The Eurotherm3235 trial was stopped early because of concerns of harm or futility.  This trial enrolled patients with traumatic brain injury (TBI) and elevated intracranial pressure (ICP) and randomized them to induced hypothermia (which reduces ICP) versus standard care.  There was a suggestion of worse outcomes in the hypothermia group.  I know that the idea that we can help the brain with the simple maneuver of lowering body temperature has great appeal and what some would call "biological plausibility" a term that I henceforth forsake and strike from my vocabulary.  You can rationalize the effect of an intervention any way you want using theoretical biological reasoning.  So from now on I'm not going to speak of biological plausibility, I will call it biological rationalizing.  A more robust principle, as I have claimed before, is biological precedent - that is, this or that pathway has been successfully manipulated in a similar way in the past.  It is reasonable to believe that interfering with LDL metabolism will improve cardiovascular outcomes because of decades of trials of statins (though agents used to manipulate this pathway are not all created equal).  It is reasonable to believe that intervening with platelet aggregation will improve outcomes from cardiovascular disease because of decades of trials of aspirin and plavix and others.  It is reasonable to doubt that manipulation of body temperature will improve any outcome because there is no unequivocal precedent for this, save for warming people with hypothermia from exposure - which basically amounts to treating the known cause of their ailment.  This is one causal pathway that we understand beyond a reasonable doubt.  If you get exposure, you freeze to death.  If we find you still alive and warm you, you may well survive.

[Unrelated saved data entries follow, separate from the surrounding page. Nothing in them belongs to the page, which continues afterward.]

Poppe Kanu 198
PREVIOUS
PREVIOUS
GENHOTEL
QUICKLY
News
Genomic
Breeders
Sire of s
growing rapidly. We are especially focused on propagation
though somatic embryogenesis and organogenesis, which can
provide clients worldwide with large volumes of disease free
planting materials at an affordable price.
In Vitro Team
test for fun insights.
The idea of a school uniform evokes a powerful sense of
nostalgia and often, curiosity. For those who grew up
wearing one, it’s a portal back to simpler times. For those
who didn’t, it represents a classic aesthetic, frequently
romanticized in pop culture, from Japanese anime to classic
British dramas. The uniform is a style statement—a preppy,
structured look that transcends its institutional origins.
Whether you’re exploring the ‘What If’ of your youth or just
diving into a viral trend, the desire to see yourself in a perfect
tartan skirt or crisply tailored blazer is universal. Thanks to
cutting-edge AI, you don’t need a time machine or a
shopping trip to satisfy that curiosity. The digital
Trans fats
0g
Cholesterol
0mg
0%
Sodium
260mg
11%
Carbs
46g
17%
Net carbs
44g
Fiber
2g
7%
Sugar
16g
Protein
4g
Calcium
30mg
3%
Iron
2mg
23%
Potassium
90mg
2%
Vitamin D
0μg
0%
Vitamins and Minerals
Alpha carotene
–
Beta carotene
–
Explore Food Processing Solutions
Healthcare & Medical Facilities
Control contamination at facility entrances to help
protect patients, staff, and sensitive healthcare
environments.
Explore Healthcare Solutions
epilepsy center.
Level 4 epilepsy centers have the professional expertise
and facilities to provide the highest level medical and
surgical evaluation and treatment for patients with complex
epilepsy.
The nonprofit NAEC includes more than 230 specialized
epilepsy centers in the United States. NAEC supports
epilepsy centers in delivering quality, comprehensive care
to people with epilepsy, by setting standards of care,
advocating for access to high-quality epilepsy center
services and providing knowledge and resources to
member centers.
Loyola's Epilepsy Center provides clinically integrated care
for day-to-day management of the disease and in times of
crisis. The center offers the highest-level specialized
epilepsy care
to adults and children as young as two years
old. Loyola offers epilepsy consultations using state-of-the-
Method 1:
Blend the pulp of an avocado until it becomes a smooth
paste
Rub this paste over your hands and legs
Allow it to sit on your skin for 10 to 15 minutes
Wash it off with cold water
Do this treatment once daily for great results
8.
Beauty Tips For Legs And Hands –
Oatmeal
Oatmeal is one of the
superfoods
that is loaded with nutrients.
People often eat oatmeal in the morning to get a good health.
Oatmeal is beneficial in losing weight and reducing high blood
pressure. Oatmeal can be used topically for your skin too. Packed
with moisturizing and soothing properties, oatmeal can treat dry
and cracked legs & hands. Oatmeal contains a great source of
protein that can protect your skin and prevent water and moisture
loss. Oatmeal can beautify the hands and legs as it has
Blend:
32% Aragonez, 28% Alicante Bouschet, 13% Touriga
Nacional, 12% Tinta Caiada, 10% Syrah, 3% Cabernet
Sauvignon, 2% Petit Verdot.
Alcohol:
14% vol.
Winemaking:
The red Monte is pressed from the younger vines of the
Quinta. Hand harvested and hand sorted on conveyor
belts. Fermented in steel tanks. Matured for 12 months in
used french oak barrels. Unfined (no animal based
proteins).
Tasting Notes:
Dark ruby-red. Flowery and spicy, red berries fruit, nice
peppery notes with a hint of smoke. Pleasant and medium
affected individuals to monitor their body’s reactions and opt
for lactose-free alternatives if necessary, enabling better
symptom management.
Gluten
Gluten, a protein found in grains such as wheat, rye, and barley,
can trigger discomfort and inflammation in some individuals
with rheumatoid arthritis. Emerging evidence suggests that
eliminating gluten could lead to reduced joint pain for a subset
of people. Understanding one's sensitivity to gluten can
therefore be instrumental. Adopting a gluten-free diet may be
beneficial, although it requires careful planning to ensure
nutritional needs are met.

But the situation with this trial and its underlying hypothesis (which is never actually stated or supported in the manuscript - omissions that are all too common) is even more curious.  What causal pathway were we trying to interrupt?  Do we know any causal pathways in traumatic brain injury?  Is the hypothesis that lowering ICP with hypothermia improves outcomes?  If so, is it simply through reduction of ICP?  Do we know that reducing ICP improves outcomes by any means?  Or was the hypothesis that lowering body temperature has other salutary effects on neural injury?  It certainly sounds as though we're shooting in the dark (with perhaps some collateral damage in this case) and we're going after elevated ICP not because we know anything about its relationship to causal pathways, but rather because we can measure it and manipulate it with the implicit assumption of causality.  The problem is that even if ICP is causal to outcomes of interest, there are several reasons why manipulating it may fail to achieve the desired result, chief among them time dependency of the causal pathway.  It could well be that by the time ICP becomes elevated, the horse is already out of the barn.

Go ahead and fix the door - this horse is already out of the barn.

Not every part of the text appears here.